Para muestra, los primeros párrafos:

“Supongo que puede parecer extraño pero aquella imagen, aquella inocente imagen, resultó al cabo el factor más esclarecedor, el impacto más violento.
Ellos, sus hermosos rostros, flanqueaban a derecha e izquierda al primer actor, que entonces no pude identificar, tal era la confusión en la que aquella radiante amalgama de cuerpos me había sumido previamente. La carne perfecta, reluciente, parecía hundirse satisfecha en sí misma sin trauma alguno, sujeto y objeto de un placer completo, redondo, autónomo, tan distinto del que sugieren esos años mezquinos, fruncidos, permanentemente contraídos en una mueca dolorosa e irreparable.
Tristes, pensé entonces.
Ellos se miraban, sonrientes, y miraban la abierta grupa que se les ofrecía. En los bordes, la piel era tensa y rosa, tierna, luminosa y limpia. Antes, alguien había afeitado cuidadosamente toda la superficie
Aquella era la primera vez en mi vida que veía un espectáculo semejante. Un hombre, un hombre grande y musculoso, un hombre hermoso, hincado a cuatro patas sobre una mesa, el culo erguido, los muslos separados, esperando. Indefenso, encogido como un perro abandonado, un animalillo suplicante, tembloroso, dispuesto a agradar a cualquier precio. Un perro hundido, que escondía el rostro, no una mujer.”

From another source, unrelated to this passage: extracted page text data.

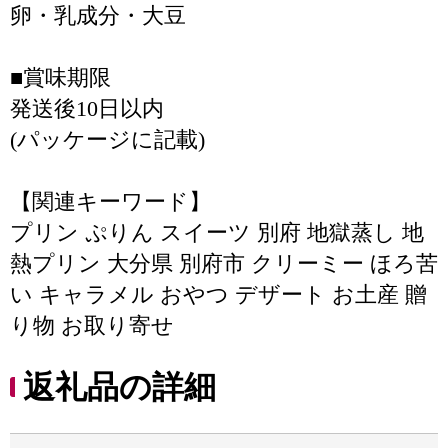
卵・乳成分・大豆
■賞味期限
発送後10日以内
(パッケージに記載)
【関連キーワード】
プリン ぷりん スイーツ 別府 地獄蒸し 地
熱プリン 大分県 別府市 クリーミー ほろ苦
い キャラメル おやつ デザート お土産 贈
り物 お取り寄せ
返礼品の詳細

Como podrán ver, hay sexo explícito narrado desde la primera página. Pero además de eso, y como debe ser, hay una historia atrapante (tiene 200 páginas y la leí en 3 noches), muy bien contada, la de la pequeña Lulú, que inicia su vida sexual casi sin darse cuenta, es definitivamente pervertida a los 15 años por el mejor amigo de su hermano (Grey al lado de Pablo es un boy scout) y de ahí va barranca abajo hasta el mismísimo final de la novela. Lejos de arruinar la historia con este comentario, quiero señalar algo claro: esta no es una historia de amor rosa, con final feliz, moño y perdices. Es una historia de amor negra, dura, cruda, de sumisión, confianza, temor, deseo y locura. 

Captura de la película de Bigas Luna.
Por si no reconocieron su perfil griego, el de la derecha
es Javier Bardem. ¿A qué hora abre el video club?
En 1990 Bigas Luna dirigió la película basada en la novela, con Francesca Neri y gran elenco (¡qué gran frase para decir que no tengo ni idea de quiénes son los otros actores!). Creo que la versión fílmica promete, basándome en los fotogramas que hay en internet.

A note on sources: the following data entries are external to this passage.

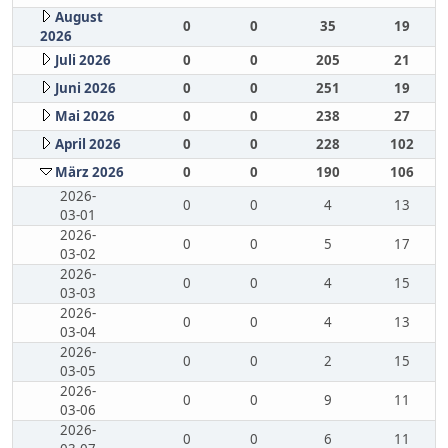
August
0
0
35
19
2026
Juli 2026
0
0
205
21
Juni 2026
0
0
251
19
Mai 2026
0
0
238
27
April 2026
0
0
228
102
März 2026
0
0
190
106
2026-
0
0
4
13
03-01
2026-
0
0
5
17
03-02
2026-
0
0
4
15
03-03
2026-
0
0
4
13
03-04
2026-
0
0
2
15
03-05
2026-
0
0
9
11
03-06
2026-
0
0
6
11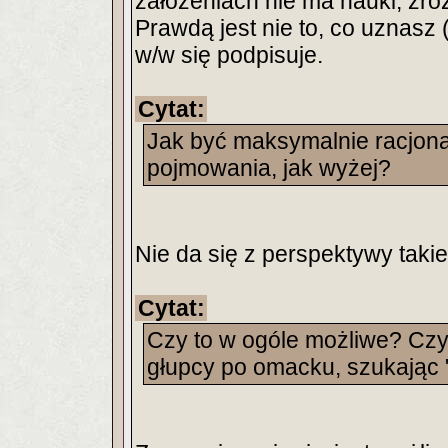
założeniach nie ma nauki, zroz
Prawdą jest nie to, co uznasz (
w/w się podpisuje.
Cytat:
Jak być maksymalnie racjona
pojmowania, jak wyżej?
Nie da się z perspektywy taki
Cytat:
Czy to w ogóle możliwe? Czy
głupcy po omacku, szukając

Entonces, si les interesa leer literatura erótica de la buena, con escenas hot pero también con trama, con estilo, en fin, literatura , les recomiendo fervientemente esta novela. Cincuenta sombras... dejémosla para el cine (o el DVD, que es más barato), que Jamie Dornan está buenísimo y es un festival pal´ojo.

Aquí Jamie practica la refalosa con
Eva Mendes. Aflojá con el abdominizer, Jamie.